I don't see how the paper rules out the possibility of building an unlabeled predictive model of humans, and then getting a bunch of examples labeled "This is human motivation", and building a fuzzy concept around those examples. The more labeled examples there are, the more tolerant you are of different inductive biases in the learning algorithm. In the limit of astronomically many labeled examples, you don't need a learning algorithm at all, it's just a lookup table.

This procedure has nothing to do with fitting human behavior into a model of a boundedly-rational agent pursuing a utility function. It's just an effort to consider all the various things humans do with their brains and bodies, and build a loose category in that space using supervised learning. Why not?

that paper was about fitting observations of humans to a mathematical model of "boundedly-rational agent pursuing a utility function"

It was "any sort of agent pursuing a reward function".

Sorry for the stupid question, but what's the difference between "boundedly-rational agent pursuing a reward function" and "any sort of agent pursuing a reward function"?

A boundedly-rational agent is assumed to be mostly rational, failing to be fully rational because of a failure to figure things out in enough detail.

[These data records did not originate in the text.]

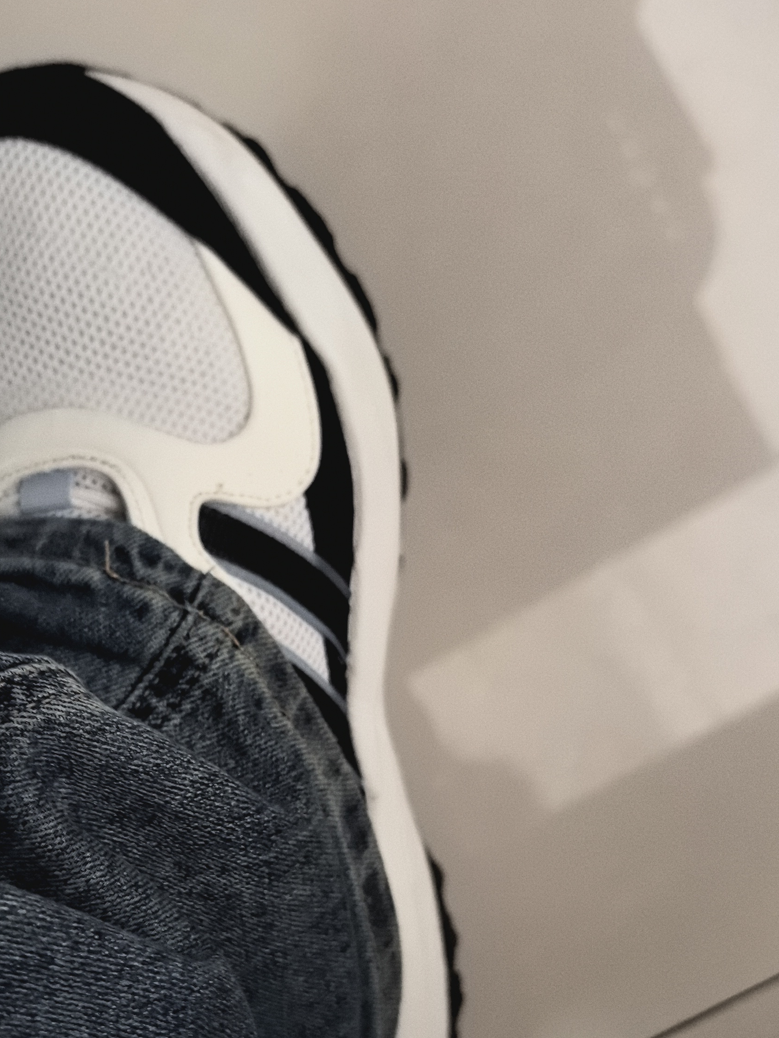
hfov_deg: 32.0
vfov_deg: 42.0
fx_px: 1320
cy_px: 739
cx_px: 159
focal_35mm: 44
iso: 500
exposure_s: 1/33.3
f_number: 1.4
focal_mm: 5.75
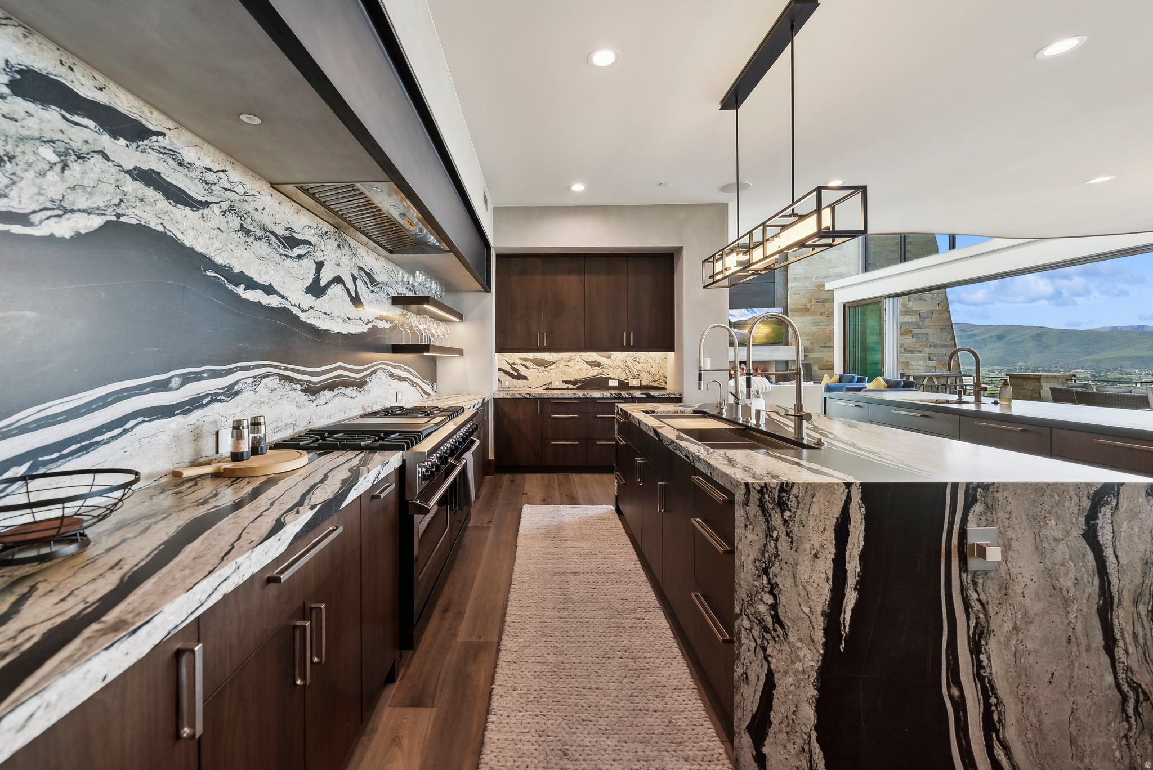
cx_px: 576
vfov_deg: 81.3
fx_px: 449
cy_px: 385
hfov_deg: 104.2
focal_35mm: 14
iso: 1600
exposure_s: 1/200
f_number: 5
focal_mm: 14
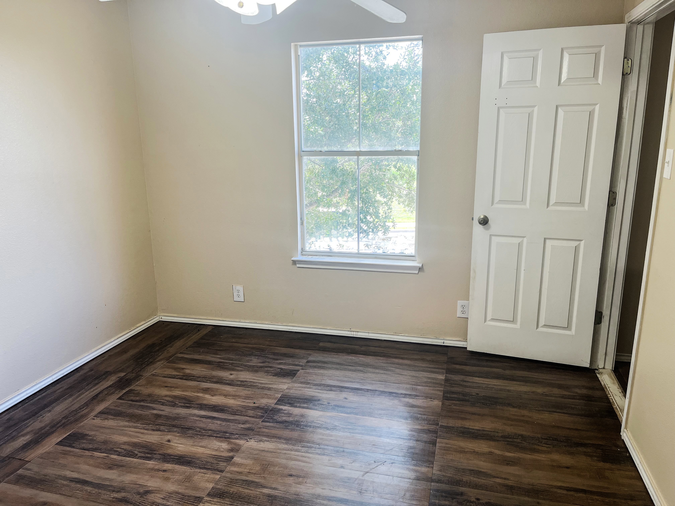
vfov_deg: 53.1
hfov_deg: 67.3
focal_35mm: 26
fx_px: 507
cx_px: 338
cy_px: 253
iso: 64
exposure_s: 1/120
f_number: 1.6
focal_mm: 5.1
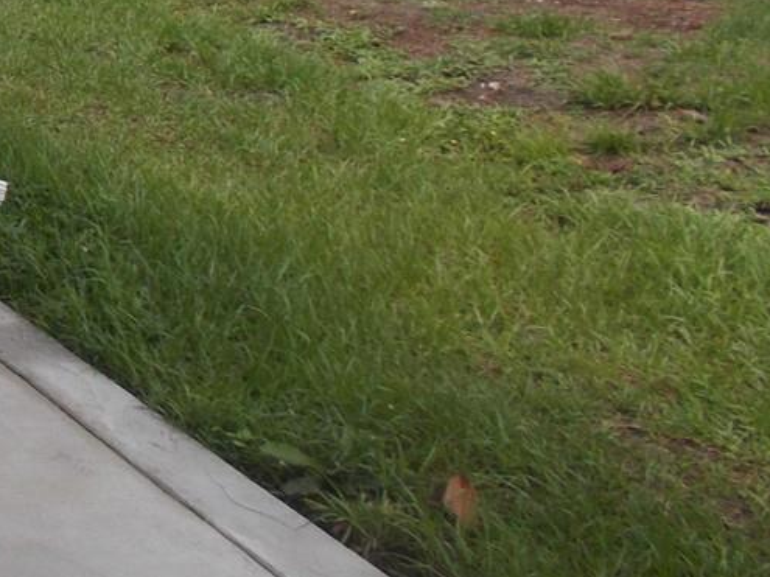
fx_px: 1868
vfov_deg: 16.8
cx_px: -462
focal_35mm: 84
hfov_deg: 19.5
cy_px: -121
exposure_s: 1/125
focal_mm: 4.6
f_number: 8
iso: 80
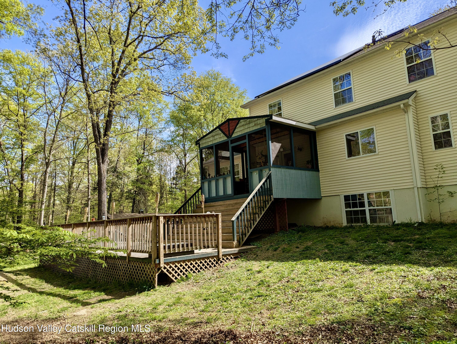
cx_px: 228
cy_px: 172
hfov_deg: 71.5
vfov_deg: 56.9
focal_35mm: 24
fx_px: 317
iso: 45
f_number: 1.85
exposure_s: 1/2020
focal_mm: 6.81
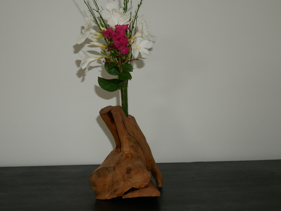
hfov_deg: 36.8
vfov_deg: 28.0
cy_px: 86
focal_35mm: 52
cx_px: 123
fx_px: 422
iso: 800
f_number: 4.6
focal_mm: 20
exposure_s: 1/60
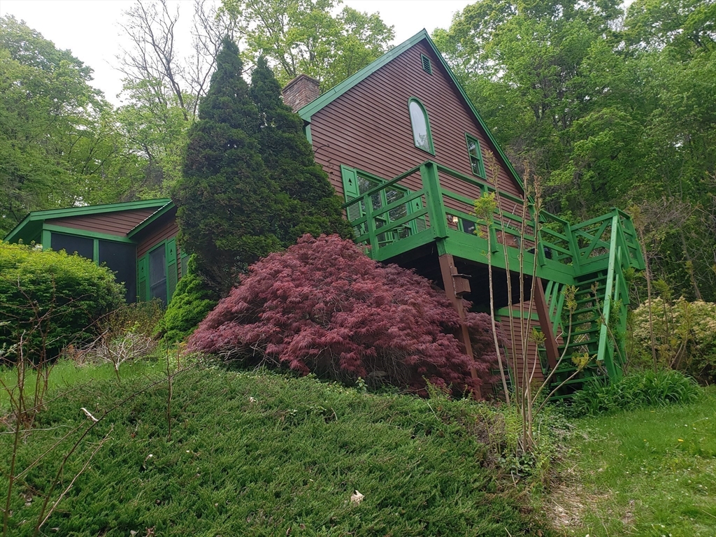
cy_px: 268
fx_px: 538
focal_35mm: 26
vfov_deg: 53.1
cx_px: 358
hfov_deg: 67.3
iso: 50
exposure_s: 1/614
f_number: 2.4
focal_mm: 4.3
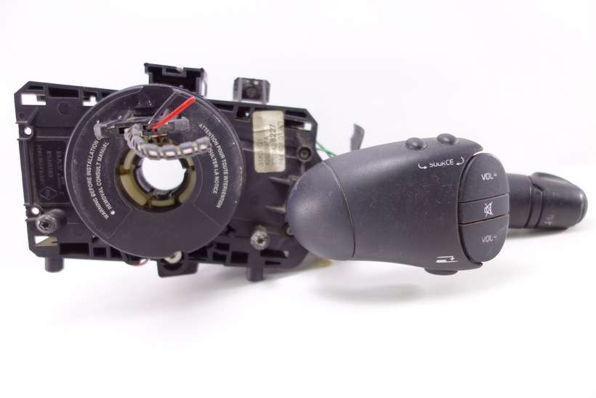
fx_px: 464
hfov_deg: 65.5
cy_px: 199
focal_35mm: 28
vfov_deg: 46.4
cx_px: 298
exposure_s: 1/60
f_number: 1.8
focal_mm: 10.4
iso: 125
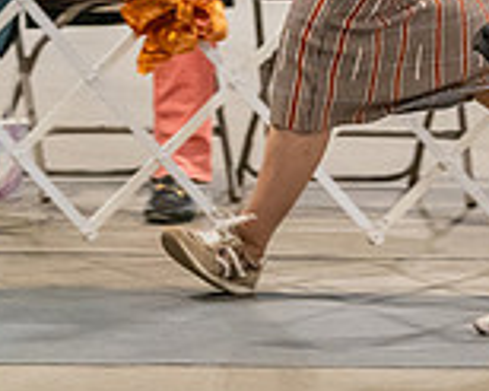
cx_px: 645
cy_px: -68
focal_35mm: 549
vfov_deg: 2.8
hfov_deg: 3.5
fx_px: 7940
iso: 6400
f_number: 3.5
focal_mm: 155
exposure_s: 1/250
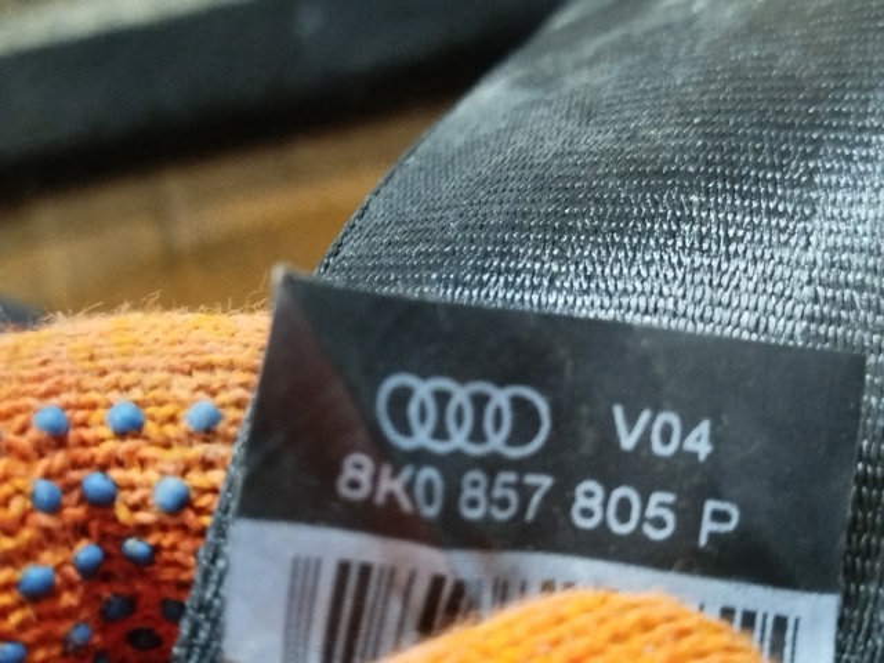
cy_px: 332
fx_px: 1226
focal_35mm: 48
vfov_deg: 30.3
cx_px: 442
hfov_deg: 39.7
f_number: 1.7
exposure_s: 1/17
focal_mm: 5.31
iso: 640
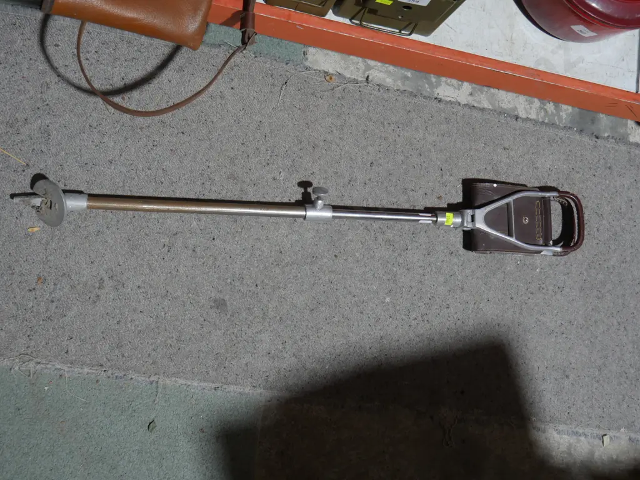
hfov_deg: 44.8
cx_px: 320
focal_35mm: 42
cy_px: 240
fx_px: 777
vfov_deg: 34.3
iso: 500
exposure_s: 1/60
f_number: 4.6
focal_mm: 21
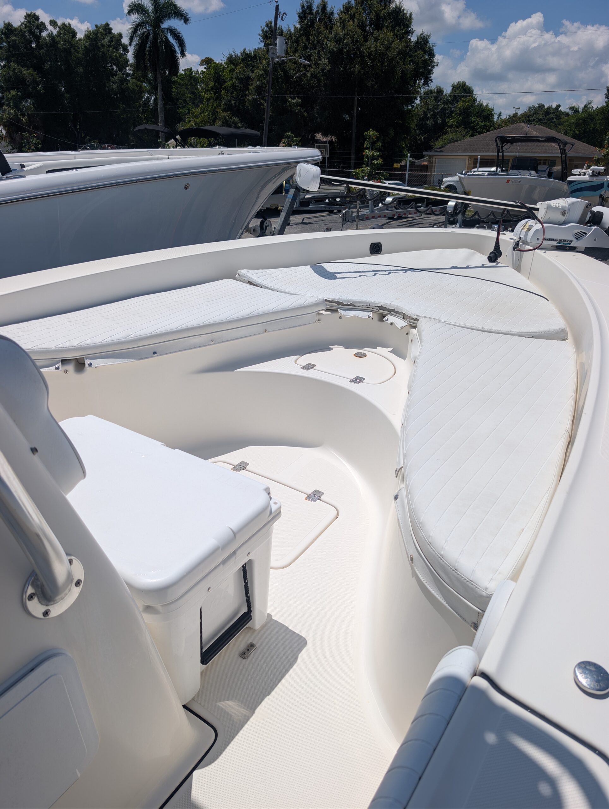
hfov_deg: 56.9
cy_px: 404
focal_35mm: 24
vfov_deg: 71.5
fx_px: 561
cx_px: 304
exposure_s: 1/2924
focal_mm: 6.9
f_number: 1.68
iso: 21
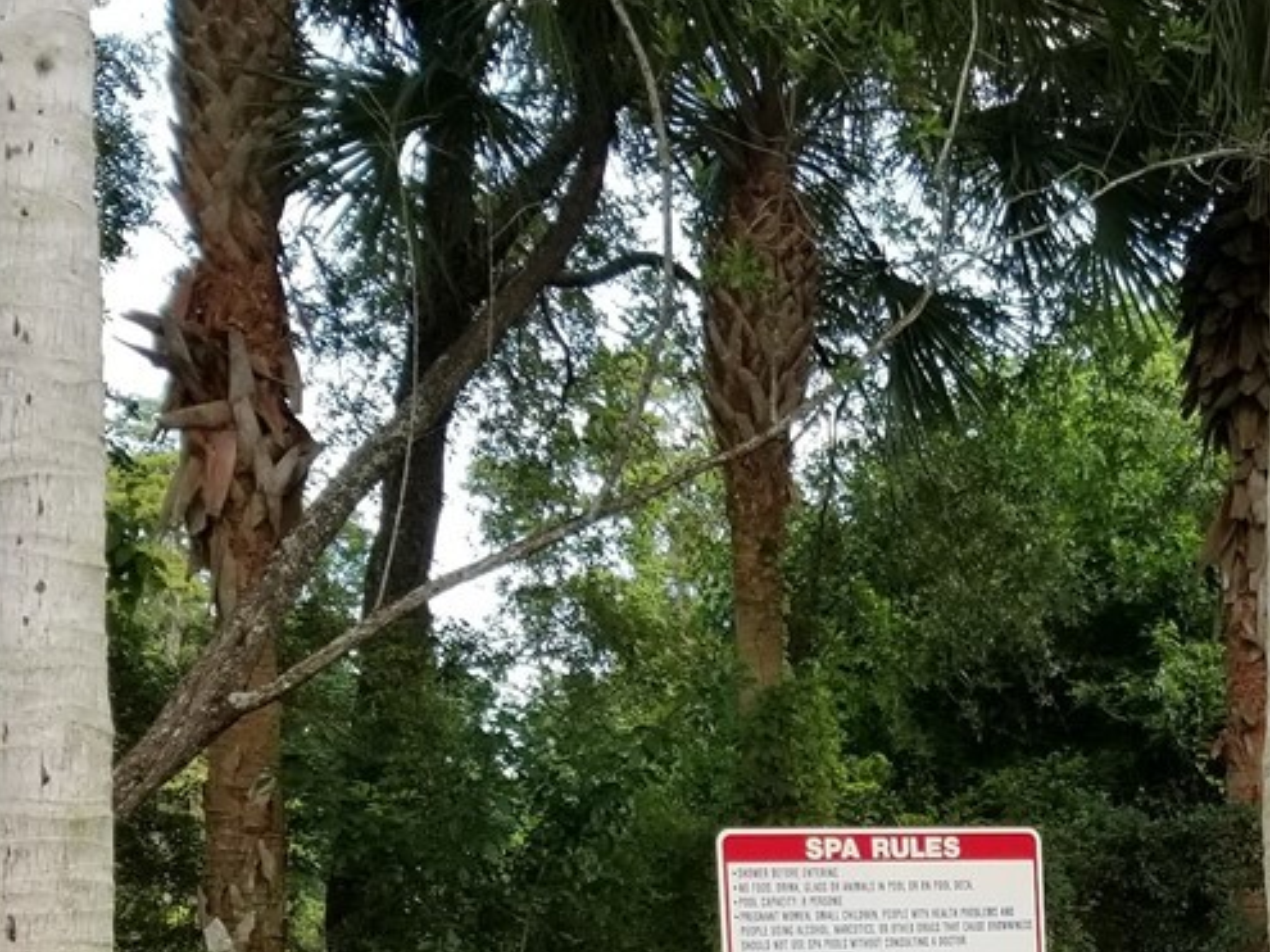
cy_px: 1239
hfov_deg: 21.9
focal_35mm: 84
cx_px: 1452
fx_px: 3081
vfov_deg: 16.6
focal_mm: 4.25
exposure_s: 1/148
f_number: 1.7
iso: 50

Humans are occasionally rational, often biased, often inconsistent, sometimes consciously act against their best interests, often follow heuristics without thinking, sometimes do think things through. This doesn't seem to correspond to what is normally understood as "boundedly-rational".

Gotcha, thanks. I have corrected my comment two above by striking out the words "boundedly-rational", but I think the point of that comment still stands.